Другой великий французский композитор XIX века Ж.Бизе не менее парадоксально отзывался о творчестве Вагнера.
Здесь следует остановиться на отношении самого Бизе к творчеству Вагнера. Характерная черта всех критических замечаний Бизе (равно как и Сен-Санса, Франка, Д’Энди и других французских композиторов) заключается в том, что он оценил по достоинству новаторские поиски Рихарда Вагнера.
Так, в своей статье «Беседы о музыке» он пишет: «Не все ли равно, как вас зовут, – Россини, Обер, Гуно, Вагнер. Заставьте меня смеяться или плакать, очаруйте меня, приведите в восторг, и я, уж конечно, не нанесу вам глупого оскорбления наклеиванием на вас ярлычка, как на какое-нибудь жесткокрылое насекомое» [3, с. 327].
В том, что музыкой Вагнера Бизе был очарован, подтверждает его письмо к Леони Галеви от 29 мая 1871 года: «Вагнер не из моих друзей, и у меня к нему мало уважения, но я не могу забыть тех безмерных наслаждений, которыми я обязан этому гениальному новатору. Очарование его музыки невыразимо, неописуемо. В ней сладострастие, нежность, любовь. Это не музыка будущего, ибо такие слова ничего не значат; но это – музыка всех времен, ибо она прекрасна» [3, с. 268].
Далее проблема «Вагнер и французская музыкальная культура» была поставлена Ницше в статье «Случай Вагнера» (1888 г.).
Если отстраниться от причин, заставивших Ницше написать эту статью, носящих глубоко личный характер, то проблема коренится в противостоянии альтернативных культур – языческой и христианской. Для Ницше коренное различие между двумя этими культурами в их отношении к проблеме любви.
У Вагнера, как пишет об этом Ницше, любовь женщины всегда является
спасением для грешника («вечный жид спасется, станет оседлым, если
женится?») [27, с. 53]. Вообще проблема христианства у Вагнера –
уязвимый пункт в критике Ницше, так как эта цитата относится к раннему
периоду творчества байрейтского титана. «Кольцо» уже написано в рамках
языческой мифологии, а опера «Тристан и Изольда» под воздействием
буддизма. Но черты христианства можно найти и в «языческий период»

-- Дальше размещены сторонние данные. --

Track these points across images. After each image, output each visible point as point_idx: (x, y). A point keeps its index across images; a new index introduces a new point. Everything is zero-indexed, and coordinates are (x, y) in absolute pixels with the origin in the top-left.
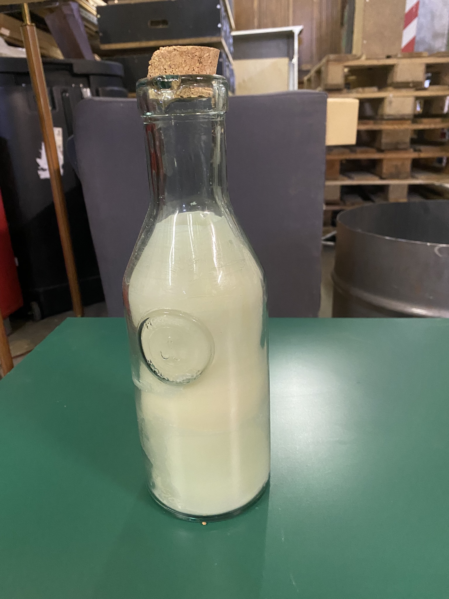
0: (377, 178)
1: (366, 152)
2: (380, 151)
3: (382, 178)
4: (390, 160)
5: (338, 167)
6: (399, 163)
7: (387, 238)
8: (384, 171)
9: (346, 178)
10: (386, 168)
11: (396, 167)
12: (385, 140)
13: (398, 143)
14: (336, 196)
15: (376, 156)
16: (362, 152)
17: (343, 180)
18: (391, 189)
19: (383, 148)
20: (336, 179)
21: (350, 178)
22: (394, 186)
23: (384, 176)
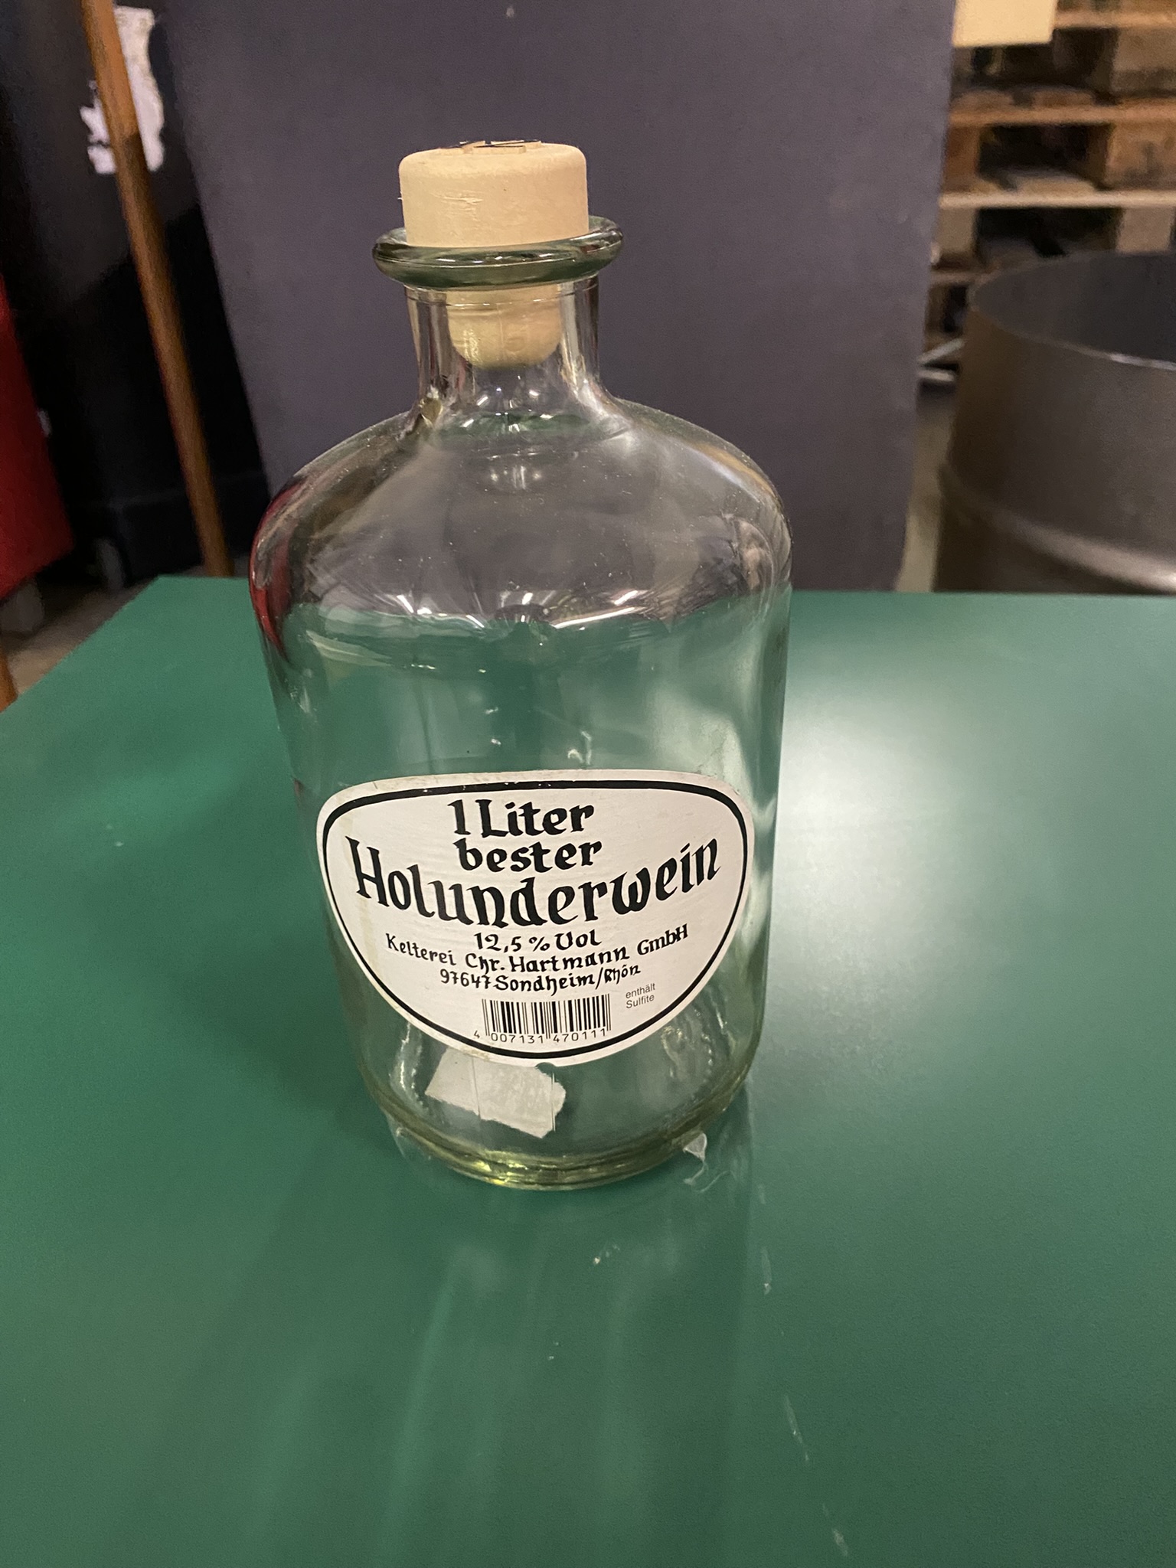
0: (1086, 185)
1: (1062, 103)
2: (1105, 98)
3: (1102, 187)
4: (1134, 126)
5: (971, 151)
6: (1157, 138)
7: (1119, 358)
8: (1112, 163)
9: (992, 186)
10: (1118, 154)
11: (1148, 150)
12: (1124, 62)
13: (1162, 73)
14: (962, 240)
15: (1092, 114)
16: (1048, 104)
17: (985, 191)
18: (1127, 219)
19: (1115, 88)
20: (963, 189)
21: (1007, 186)
22: (1137, 211)
23: (1108, 180)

творчества Вагнера (спасение боги Валгаллы находят в жертвенном поступке
Брунгильды, совершенном из-за любви), а черты язычества можно найти
и в христианском периоде (тема женского начала в «Парсифале» ограничена
исключительно идеей греховности, искушения, условно говоря, образом
Марии Магдалины, минуя Марию-Богоматерь). Эти факты еще раз подтверждают
мысль Лосева о неделимости вагнеровского творчества: «Он един во всех
своих проявлениях, тогда как у Бизе, представителя новой культуры для
Ницше, Любовь – это «возвращение к природе» [27 с. 530]. И далее:
«…Любовь, переведенная обратно на язык природы! Не любовь «высшей девы»!
А любовь как фатум, как фатальность, циничность, невинная, жестокая –
и именно в этом природа! Любовь, являющаяся войною, по своей сущности –
смертельной ненавистью полов!»
[27, с. 529–530].
Путь Вагнера, путь развития христианской цивилизации в контексте всей философской мысли Ницше – это путь, который пройден до конца, за которым упадок. Искусство Вагнера, – это искусство разрушения, «decadence» [27, с. 534].
Более того, Вагнер – современный художник, «par excellence, Калиостро современности» [27, с. 535], но из всей многообразной картины современности Вагнер выбирает все самое «больное» [27, с. 534], «проблемы, выносимые им на сцену, – сплошь проблемы истеричных» [27, с. 534–535].
Альтернативное, новое искусство, которое для Ницше олицетворяет «шедевр Бизе» [27, с. 528], несет в себе оптимистическое, здоровое начало. Ницше перечисляет качества новой культуры: «Возвращение к природе, здоровье, веселость, юность, добродетель» [27, с. 530].
Но разве образ Кармен является олицетворением добродетели? Правомочно ли сопоставлять одну оперу и целое творчество композитора?
В этой полемике, при всей ее плодотворности, ощутим явный перехлест. То, о чем сам Ницше сказал в одном из своих писем: «Важнее не Бизе, а Вагнер» [27, с. 325]. А точнее сказать – противопоставление христианства и язычества, где одно олицетворяет Вагнер, а другое, весьма произвольно, – французский гений Бизе.